Uma das características técnincas presente nos seus filmes é o trabalho com a luz. É impossível negar que Bergman se tornou um poeta dos tons densos, das milimétricas escolhas de luminosidade dos cenários. Bergman demonstrou possuir um estilo único, peculiar, que o tornou conhecido como um dos cineastas mais “sombrios” de todos os tempos.

O cinema de Bergman vai muito além da simples diversão ou deleite, ele desperta reflexões sobre a vida, suas representações e o próprio homem. Além de dirigir, escreveu praticamente todos os seus roteiros. Era um cineasta independente, mas que ainda assim valorizava muito o trabalho daqueles que o rodeavam. Eram os actores quem fazia os filmes de Bergman, eram eles quem dava vida a seus filmes e podemos dizer que eram as suas feições a razão dos seus filmes. Assim, Bergman trabalhou com uma equipa que praticamente não se alterou, imortalizando o nome de alguns dos seus elementos. Sem eles, não existiria uma obra feita à base de rostos, gritos, silêncios e sussuros.

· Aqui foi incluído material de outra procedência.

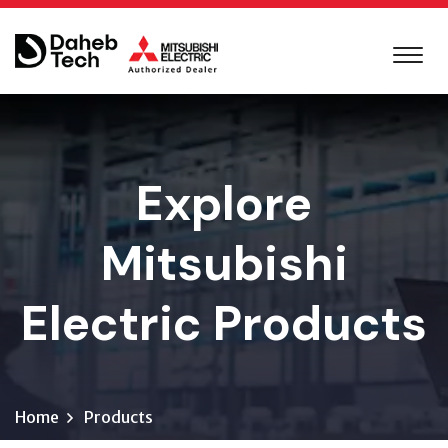
Explore
Mitsubishi
Electric Products
Home
Products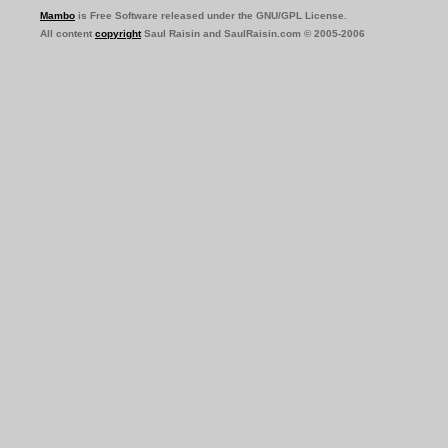
Mambo
is Free Software released under the GNU/GPL License.
All content
copyright
Saul Raisin and SaulRaisin.com © 2005-2006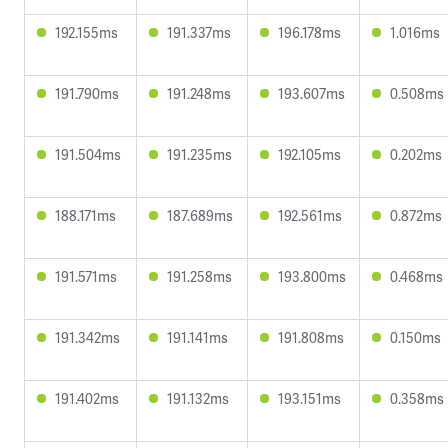
192.155ms
191.337ms
196.178ms
1.016ms
191.790ms
191.248ms
193.607ms
0.508ms
191.504ms
191.235ms
192.105ms
0.202ms
188.171ms
187.689ms
192.561ms
0.872ms
191.571ms
191.258ms
193.800ms
0.468ms
191.342ms
191.141ms
191.808ms
0.150ms
191.402ms
191.132ms
193.151ms
0.358ms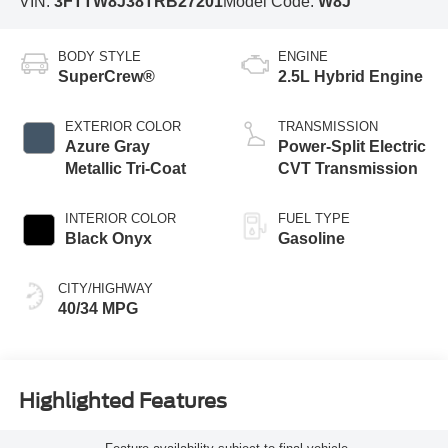
VIN:
3FTTW8J38TRB27201
Model Code:
W8J
BODY STYLE
ENGINE
SuperCrew®
2.5L Hybrid Engine
EXTERIOR COLOR
TRANSMISSION
Azure Gray
Power-Split Electric
Metallic Tri-Coat
CVT Transmission
INTERIOR COLOR
FUEL TYPE
Black Onyx
Gasoline
CITY/HIGHWAY
40/34 MPG
Highlighted Features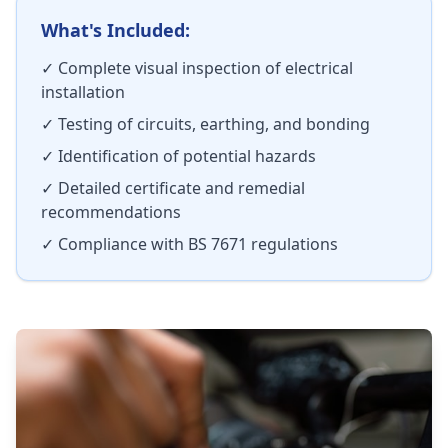
What's Included:
✓ Complete visual inspection of electrical
installation
✓ Testing of circuits, earthing, and bonding
✓ Identification of potential hazards
✓ Detailed certificate and remedial
recommendations
✓ Compliance with BS 7671 regulations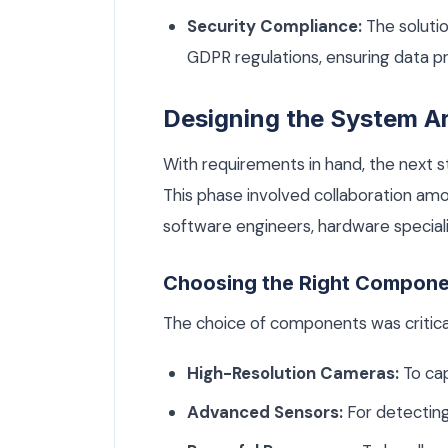
Security Compliance:
The soluti
GDPR regulations, ensuring data pr
Designing the System Ar
With requirements in hand, the next 
This phase involved collaboration amon
software engineers, hardware speciali
Choosing the Right Compon
The choice of components was critica
High-Resolution Cameras:
To cap
Advanced Sensors:
For detectin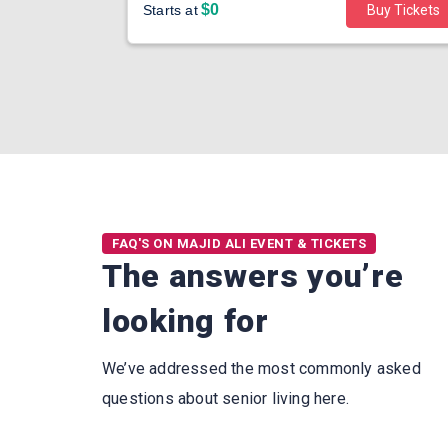
$0
Buy Tickets
Starts at
Buy Tickets
FAQ'S ON MAJID ALI EVENT & TICKETS
The answers you’re
looking for
We’ve addressed the most commonly asked
questions about senior living here.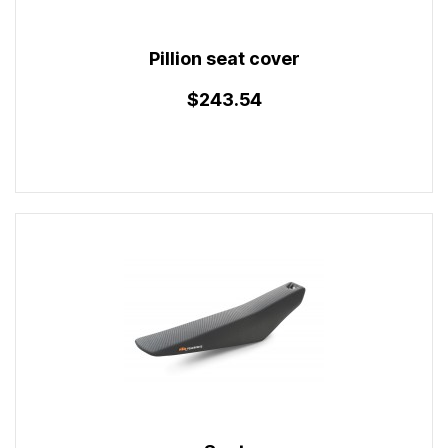
Pillion seat cover
$243.54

Apesar da fama mundial, Bergman não usufui do mesmo prestígio na terra natal, a Suécia. Acusado de burlar o fisco, em meados da década de 70, caiu em desgraça. Desde então vive recluso na ilha de Faro, de onde só sai para encenar as suas peças teatrais ou realizar especiais para a televisão.

Considerado um dos pioneiros do cinema moderno, Bergman foi, com certeza, um dos maiores mestres da sétima arte, não apenas pela excepcional direcção dos seus filmes, mas por criar, em cada um deles, uma verdadeira fusão de sentimentos, considerados muitas vezes, como pura poesia. Por todo o seu contributo ao mundo cinematográfico, os seus muitos prémios incluíram o prémio mais importante de Berlinale, o Urso de Ouro em 1958 por Morangos Silvestres.